Work order>
In the data below, which lines hold the word "none"? Copy them.

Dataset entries
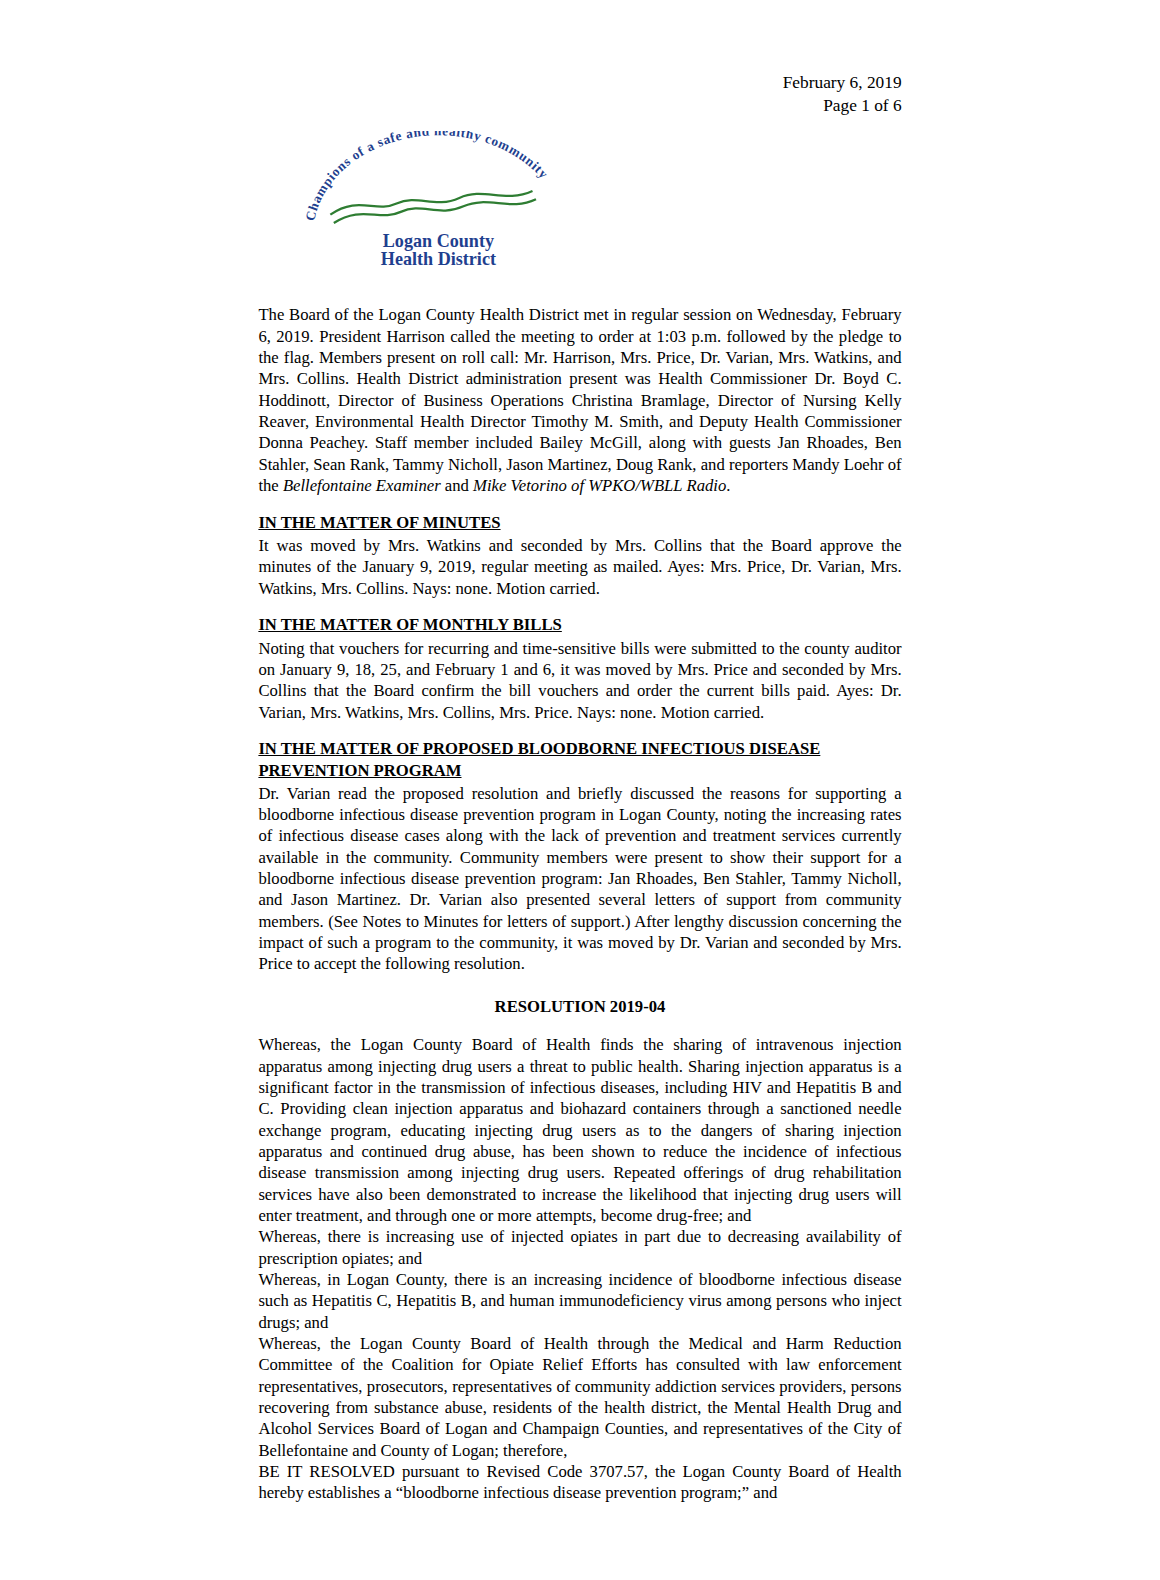February 6, 2019
Page 1 of 6
Champions of a safe and healthy community Logan County Health District
The Board of the Logan County Health District met in regular session on Wednesday, February 6, 2019. President Harrison called the meeting to order at 1:03 p.m. followed by the pledge to the flag. Members present on roll call: Mr. Harrison, Mrs. Price, Dr. Varian, Mrs. Watkins, and Mrs. Collins. Health District administration present was Health Commissioner Dr. Boyd C. Hoddinott, Director of Business Operations Christina Bramlage, Director of Nursing Kelly Reaver, Environmental Health Director Timothy M. Smith, and Deputy Health Commissioner Donna Peachey. Staff member included Bailey McGill, along with guests Jan Rhoades, Ben Stahler, Sean Rank, Tammy Nicholl, Jason Martinez, Doug Rank, and reporters Mandy Loehr of the Bellefontaine Examiner and Mike Vetorino of WPKO/WBLL Radio.
IN THE MATTER OF MINUTES
It was moved by Mrs. Watkins and seconded by Mrs. Collins that the Board approve the minutes of the January 9, 2019, regular meeting as mailed. Ayes: Mrs. Price, Dr. Varian, Mrs. Watkins, Mrs. Collins. Nays: none. Motion carried.
IN THE MATTER OF MONTHLY BILLS
Noting that vouchers for recurring and time-sensitive bills were submitted to the county auditor on January 9, 18, 25, and February 1 and 6, it was moved by Mrs. Price and seconded by Mrs. Collins that the Board confirm the bill vouchers and order the current bills paid. Ayes: Dr. Varian, Mrs. Watkins, Mrs. Collins, Mrs. Price. Nays: none. Motion carried.
IN THE MATTER OF PROPOSED BLOODBORNE INFECTIOUS DISEASE PREVENTION PROGRAM
Dr. Varian read the proposed resolution and briefly discussed the reasons for supporting a bloodborne infectious disease prevention program in Logan County, noting the increasing rates of infectious disease cases along with the lack of prevention and treatment services currently available in the community. Community members were present to show their support for a bloodborne infectious disease prevention program: Jan Rhoades, Ben Stahler, Tammy Nicholl, and Jason Martinez. Dr. Varian also presented several letters of support from community members. (See Notes to Minutes for letters of support.) After lengthy discussion concerning the impact of such a program to the community, it was moved by Dr. Varian and seconded by Mrs. Price to accept the following resolution.
RESOLUTION 2019-04
Whereas, the Logan County Board of Health finds the sharing of intravenous injection apparatus among injecting drug users a threat to public health. Sharing injection apparatus is a significant factor in the transmission of infectious diseases, including HIV and Hepatitis B and C. Providing clean injection apparatus and biohazard containers through a sanctioned needle exchange program, educating injecting drug users as to the dangers of sharing injection apparatus and continued drug abuse, has been shown to reduce the incidence of infectious disease transmission among injecting drug users. Repeated offerings of drug rehabilitation services have also been demonstrated to increase the likelihood that injecting drug users will enter treatment, and through one or more attempts, become drug-free; and
Whereas, there is increasing use of injected opiates in part due to decreasing availability of prescription opiates; and
Whereas, in Logan County, there is an increasing incidence of bloodborne infectious disease such as Hepatitis C, Hepatitis B, and human immunodeficiency virus among persons who inject drugs; and
Whereas, the Logan County Board of Health through the Medical and Harm Reduction Committee of the Coalition for Opiate Relief Efforts has consulted with law enforcement representatives, prosecutors, representatives of community addiction services providers, persons recovering from substance abuse, residents of the health district, the Mental Health Drug and Alcohol Services Board of Logan and Champaign Counties, and representatives of the City of Bellefontaine and County of Logan; therefore,
BE IT RESOLVED pursuant to Revised Code 3707.57, the Logan County Board of Health hereby establishes a “bloodborne infectious disease prevention program;” and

Task answer>
It was moved by Mrs. Watkins and seconded by Mrs. Collins that the Board approve the minutes of the January 9, 2019, regular meeting as mailed. Ayes: Mrs. Price, Dr. Varian, Mrs. Watkins, Mrs. Collins. Nays: none. Motion carried.
Noting that vouchers for recurring and time-sensitive bills were submitted to the county auditor on January 9, 18, 25, and February 1 and 6, it was moved by Mrs. Price and seconded by Mrs. Collins that the Board confirm the bill vouchers and order the current bills paid. Ayes: Dr. Varian, Mrs. Watkins, Mrs. Collins, Mrs. Price. Nays: none. Motion carried.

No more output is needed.